"Don't remind me," Hans groaned. "Don't want to hear it. I think we'd better just rent something in Athens." He paused. "But I also think we ought to take along the Hunter. He'd be the man to handle grenades. He loves those damned things better than his wife."

They were both thinking of Marcel, formerly of the Belgian ESI, Escadron Special d'lntervention. While with ESI, he had fathered their famous four-man units, pairs of two-man teams, and had come up with the idea of carrying a spare magazine on the strong-side wrist to facilitate rapid mag change. ESI was known informally as Diana Unit, and since Diana was the huntress of mythology, Marcel had become known as the Hunter. But not till after he had earned the sobriquet. A former Belgian paratrooper, ex-Angola, he got the nickname after a special op there, when he had saved an entire ARM team by taking out a room of terrorists with three stun grenades, tear gas, and an Uzi—while wearing an antiflash hood called a balaclava plus a gas mask, a little like working under water. Marcel liked the nickname.

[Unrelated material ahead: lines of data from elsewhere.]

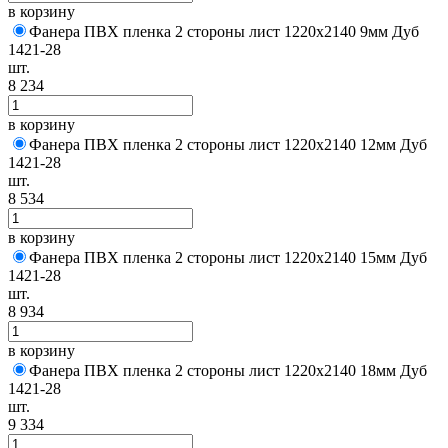
в корзину
Фанера ПВХ пленка 2 стороны лист 1220х2140 9мм Дуб
1421-28
шт.
8 234
в корзину
Фанера ПВХ пленка 2 стороны лист 1220х2140 12мм Дуб
1421-28
шт.
8 534
в корзину
Фанера ПВХ пленка 2 стороны лист 1220х2140 15мм Дуб
1421-28
шт.
8 934
в корзину
Фанера ПВХ пленка 2 стороны лист 1220х2140 18мм Дуб
1421-28
шт.
9 334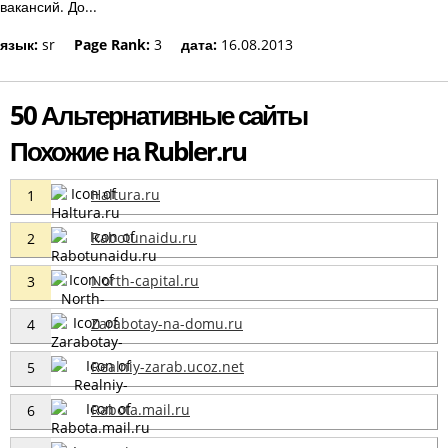
вакансий. До...
язык:
sr
Page Rank:
3
дата:
16.08.2013
50 Альтернативные сайты
Похожие на Rubler.ru
Haltura.ru
1
Rabotunaidu.ru
2
North-capital.ru
3
Zarabotay-na-domu.ru
4
Realniy-zarab.ucoz.net
5
Rabota.mail.ru
6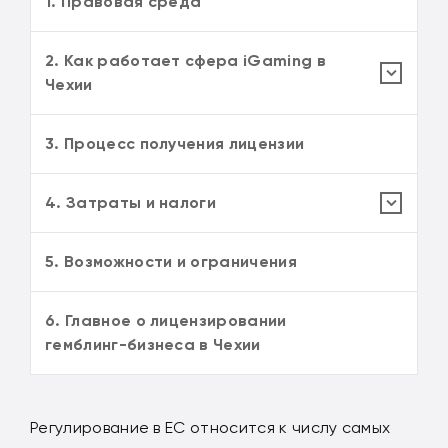
1. Правовая среда
2. Как работает сфера iGaming в
Чехии
3. Процесс получения лицензии
4. Затраты и налоги
5. Возможности и ограничения
6. Главное о лицензировании
гемблинг-бизнеса в Чехии
Регулирование в ЕС относится к числу самых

"I'll see if I can reach him. The Antwerp number."

"Well, we'll probably need him." Hans paused. "And Vance is already on site. That'll make all the difference."

"He's good. If you can get all the others, I think we'll have what we need."

'Then, let's get started. I'll try to reach everybody and have them in Athens by late tomorrow. Fax me an equipment list and I'll talk that over with Spiros. See what he can get together for us down there and save having to ship it."

"You know, mon cher," Hans had said, "this is no way to start a day."

1:29 p.m.

"It was there for the National Security Agency, the NSA," admitted Theodore Brock, his special assistant for national security affairs. The atmosphere in the Oval Office was heating up.